MUHAMMADIYAH.OR.ID, YOGYAKARTA—Ketua Majelis Tarjih dan Tajdid PP Muhammadiyah Syamsul Anwar mengatakan bahwa rukyat sudah tidak memadai dalam menentukan awal bulan Kamariah.
Pasalnya, aktivitas mengamati hilal ini tidak dapat mengkaver seluruh muka bumi pada hari pertama. Kenyataan ini membawa akibat serius seperti tidak dapat menyatukan jatuhnya hari Arafah di seluruh dunia secara serentak. Wukuf di Arafah merupakan salah satu esensi penting dalam prosesi pelaksanaan ibadah Haji.
Sementara bagi yang tidak sedang berhaji, disunahkan untuk melaksanakan ibadah puasa sunnah. Keterkaitan antara Puasa Arafah dan wukuf di Padang Arafah menjadi dasar bagi sebagian ulama untuk menyatakan bahwa hari raya Idul Adha bukanlah sesuatu yang terpisah dari ibadah haji di tanah suci.
Dua peristiwa tersebut adalah dua ibadah yang berhubungan. Karena itu, ujar Syamsul, hari wukuf pada tanggal 9 Zulhijah itu harus sama dengan jatuhnya tanggal 9 Zulhijah di seluruh dunia. Hal ini tidak dapat dilakukan dengan rukyat, hanya bisa dengan hisab.
“Hari Arafah tidak mungkin disatukan kalau menggunakan rukyat. Karena itu satu-satunya peluang itu pakai hisab. Kalau di Arab Saudi pakai rukyat dan kita di sini pakai hisab ya percuma. Jadi semuanya harus pakai hisab. Itulah kalender internasional,” ujar Syamsul dalam Kajian Ahad pagi yang diselenggarakan Masjid Islamic Center Universitas Ahmad Dahlan pada Ahad (13/03).
Syamsul mengutarakan sudah saatnya umat Islam melakukan penataan sistem waktu. Kini ketika dunia telah masuk dalam peradaban satu desa global (global village), dan umat manusia berada dalam satu sistem tata ruang global, sistem waktu umat Islam tidak dapat lagi bersifat acak, terpecah belah antara satu negara dan negara lainnya. Sehingga keberadaan Kalender Islam Global merupakan sebuah keniscayaan.
“Muhammadiyah memandang perlu adanya upaya kalender hijriyah yang berlaku secara internasional sehingga memberikan kepastian dan dapat dijadikan sebagai kalender bersama, sehingga tidak ada problem di hari Arafah,” kata pakar Hukum Islam kelahiran Riau ini.
Sayangnya, hingga saat ini dalam praktik dan kenyataan hidup umat Islam, yang digunakan adalah kalender lokal seperti kalender Malaysia, kalender Mesir, kalender Muhammadiyah, atau kalender NU yang satu sama lain berbeda.
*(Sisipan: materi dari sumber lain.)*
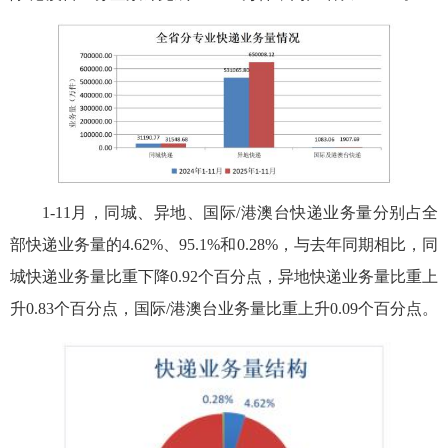
1-11月，同城、异地、国际/港澳台快递业务量分别占全
部快递业务量的4.62%、95.1%和0.28%，与去年同期相比，同
城快递业务量比重下降0.92个百分点，异地快递业务量比重上
升0.83个百分点，国际/港澳台业务量比重上升0.09个百分点。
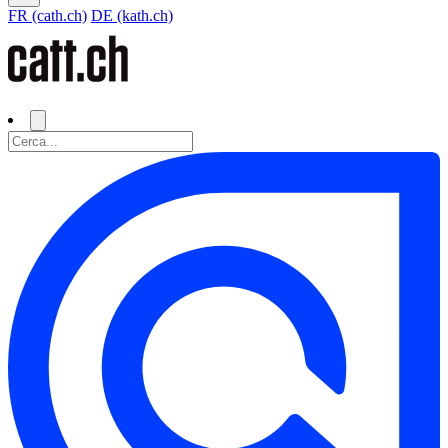
FR (cath.ch)
DE (kath.ch)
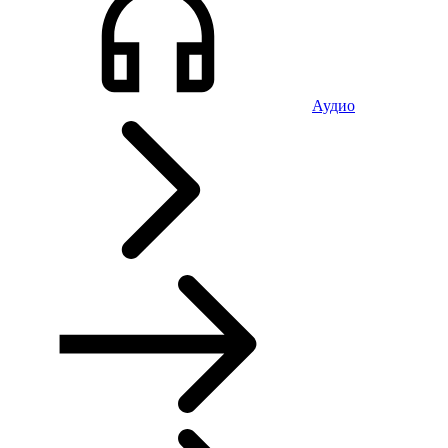
Аудио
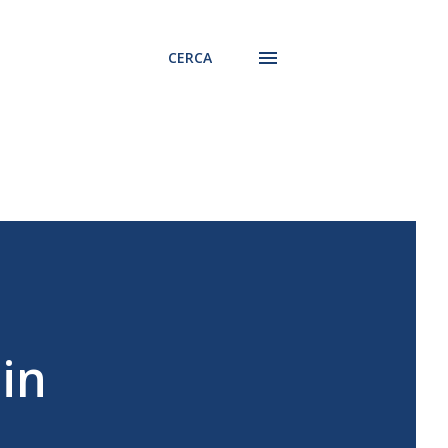
CERCA
in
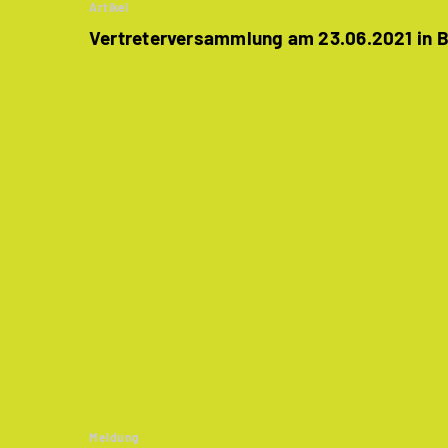
Artikel
Vertreterversammlung am 23.06.2021 in B
Meldung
Kalender-kalender tersebut juga hanya dipakai dalam kawasan dan komunitas terbatas, disekat oleh mitos kebangsaan dan emosi kolektif organisasi Islam. Hal ini begitu memprihatinkan sebab umat Islam sedunia tidak dapat melakukan selebrasi keagamaan secara serempak.
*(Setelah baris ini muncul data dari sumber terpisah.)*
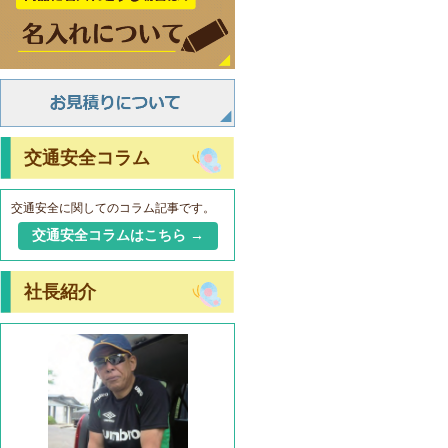
交通安全コラム
交通安全に関してのコラム記事です。
交通安全コラムはこちら →
社長紹介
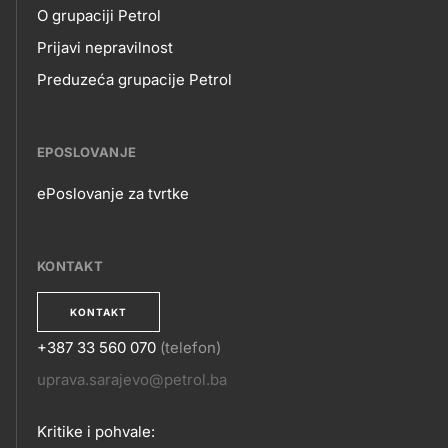
NAMA
O grupaciji Petrol
Prijavi nepravilnost
Preduzeća grupacije Petrol
EPOSLOVANJE
ePoslovanje za tvrtke
EPOSLOVANJE
KONTAKT
KONTAKT
+387 33 560 070
(telefon)
KONTAKT
uprava.sarajevo@petrol.ba
Kritike i pohvale:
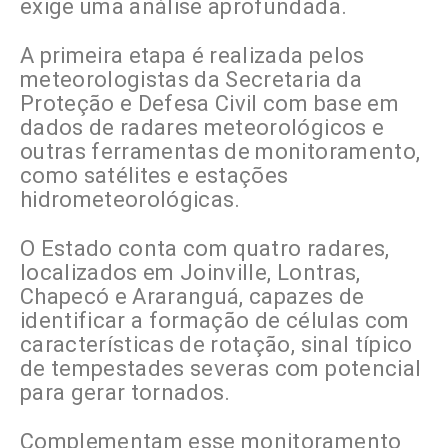
exige uma análise aprofundada.
A primeira etapa é realizada pelos
meteorologistas da Secretaria da
Proteção e Defesa Civil com base em
dados de radares meteorológicos e
outras ferramentas de monitoramento,
como satélites e estações
hidrometeorológicas.
O Estado conta com quatro radares,
localizados em Joinville, Lontras,
Chapecó e Araranguá, capazes de
identificar a formação de células com
características de rotação, sinal típico
de tempestades severas com potencial
para gerar tornados.
Complementam esse monitoramento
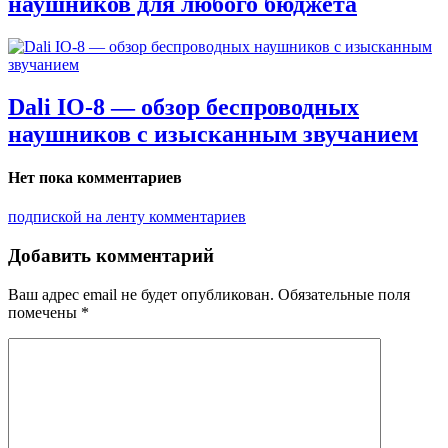
наушников для любого бюджета
Dali IO-8 — обзор беспроводных
наушников с изысканным звучанием
Нет пока комментариев
подпиской на ленту комментариев
Добавить комментарий
Ваш адрес email не будет опубликован.
Обязательные поля
помечены
*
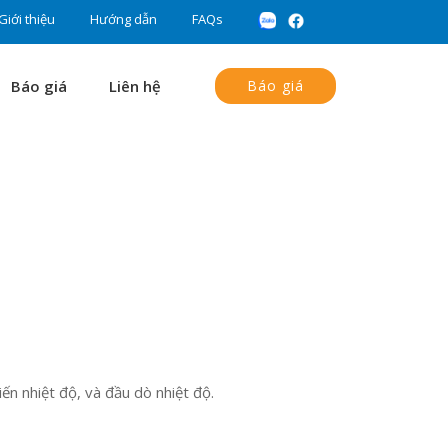
Giới thiệu
Hướng dẫn
FAQs
Báo giá
Liên hệ
Báo giá
n nhiệt độ, và đầu dò nhiệt độ.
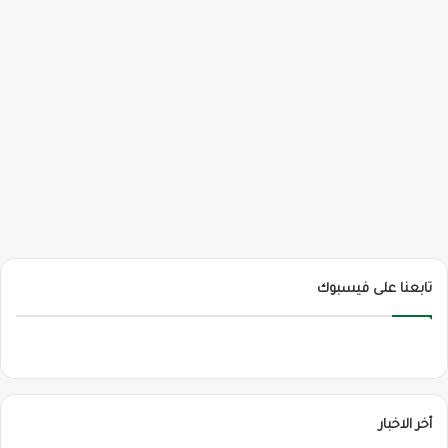
تابعنا على فيسبوك
أخر الاخبار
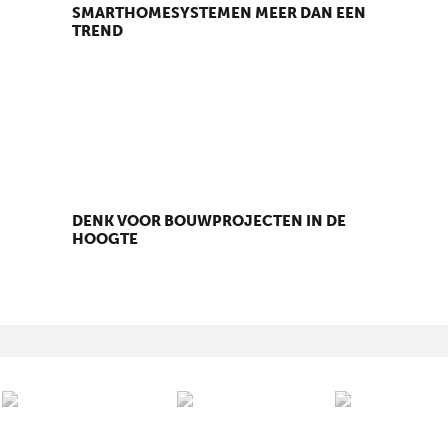
SMARTHOMESYSTEMEN MEER DAN EEN
TREND
DENK VOOR BOUWPROJECTEN IN DE
HOOGTE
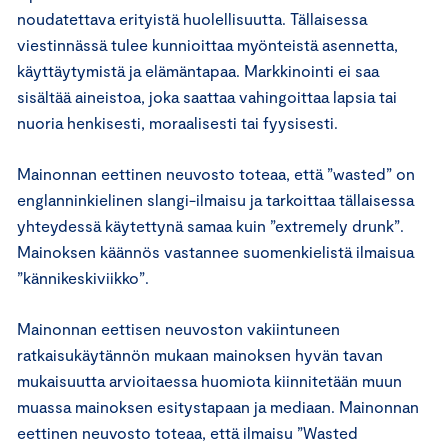
noudatettava erityistä huolellisuutta. Tällaisessa
viestinnässä tulee kunnioittaa myönteistä asennetta,
käyttäytymistä ja elämäntapaa. Markkinointi ei saa
sisältää aineistoa, joka saattaa vahingoittaa lapsia tai
nuoria henkisesti, moraalisesti tai fyysisesti.
Mainonnan eettinen neuvosto toteaa, että ”wasted” on
englanninkielinen slangi-ilmaisu ja tarkoittaa tällaisessa
yhteydessä käytettynä samaa kuin ”extremely drunk”.
Mainoksen käännös vastannee suomenkielistä ilmaisua
”kännikeskiviikko”.
Mainonnan eettisen neuvoston vakiintuneen
ratkaisukäytännön mukaan mainoksen hyvän tavan
mukaisuutta arvioitaessa huomiota kiinnitetään muun
muassa mainoksen esitystapaan ja mediaan. Mainonnan
eettinen neuvosto toteaa, että ilmaisu ”Wasted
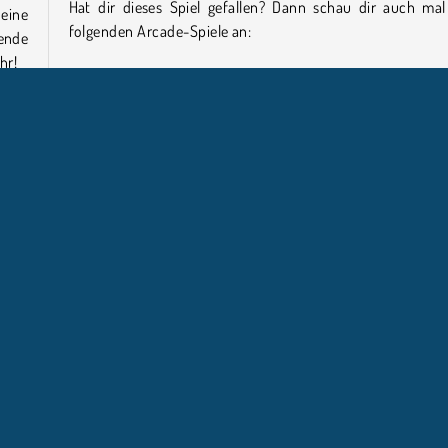
Hat dir dieses Spiel gefallen? Dann schau dir auch mal
eine
folgenden Arcade-Spiele an:
ende
hr!
Super Heels
Fun Escape 3D
Relic Runway
enden
esem
Wer hat Bridal Race 3D entwickelt?
Kleid
Bridal Race 3D wurde von PL Studio erstellt.
klichkeit
NTERNEHMEN
SUPPORT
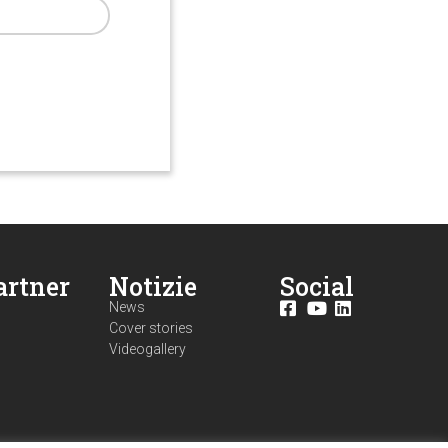
artner
Notizie
Social
News
Cover stories
Videogallery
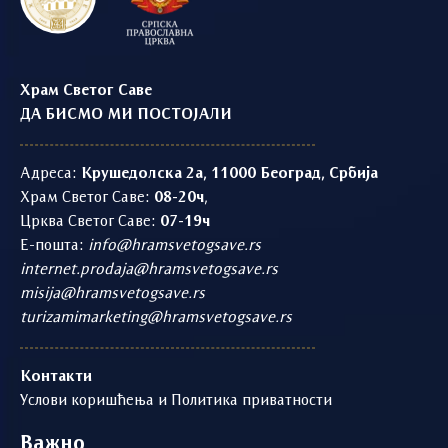
Храм Светог Саве
ДА БИСМО МИ ПОСТОЈАЛИ
Адреса:
Крушедолска 2а, 11000 Београд, Србија
Храм Светог Саве:
08-20ч
,
Црква Светог Саве:
07-19ч
Е-пошта:
info@hramsvetogsave.rs
internet.prodaja@hramsvetogsave.rs
misija@hramsvetogsave.rs
turizamimarketing@hramsvetogsave.rs
Контакти
Услови коришћења и Политика приватности
Важно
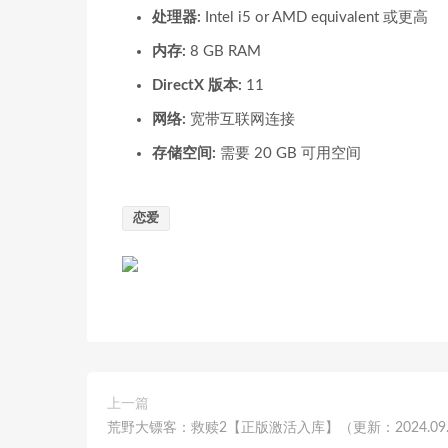
处理器:
Intel i5 or AMD equivalent 或更高
内存:
8 GB RAM
DirectX 版本:
11
网络:
宽带互联网连接
存储空间:
需要 20 GB 可用空间
恋爱
上一篇
荒野大镖客：救赎2【正版激活入库】（更新：2024.09.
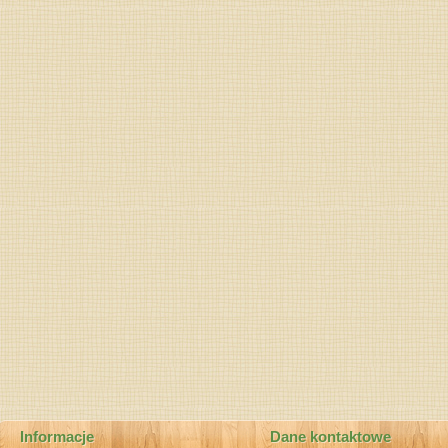
Informacje
Dane kontaktowe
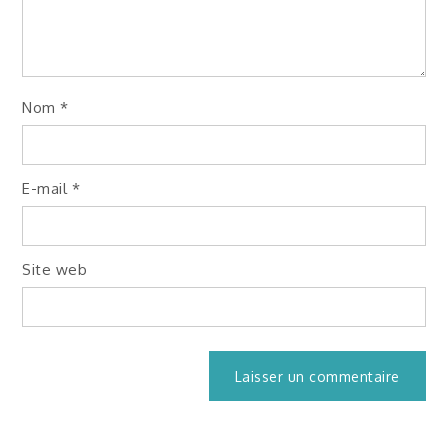
Nom
*
E-mail
*
Site web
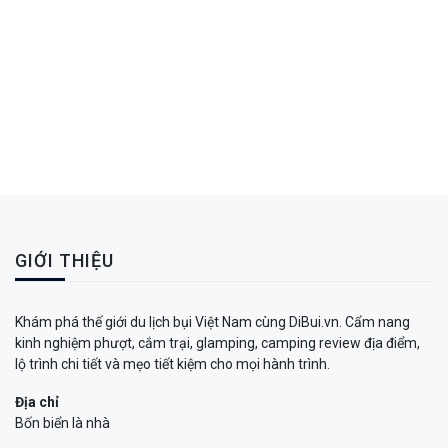
GIỚI THIỆU
Khám phá thế giới du lịch bụi Việt Nam cùng DiBui.vn. Cẩm nang
kinh nghiệm phượt, cắm trại, glamping, camping review địa điểm,
lộ trình chi tiết và mẹo tiết kiệm cho mọi hành trình.
Địa chỉ
Bốn biển là nhà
“Umat Islam sampai saat ini belum ada kalender yang terpadu. Adanya kalender Arab Saudi, kalender Muhammadiyah, kalender macam-macam. Lalu kalender mana? Hanya bisa dengan kalender hijiriyah internasional,” ujar Guru Besar Universitas Islam Negeri Sunan Kalijaga ini.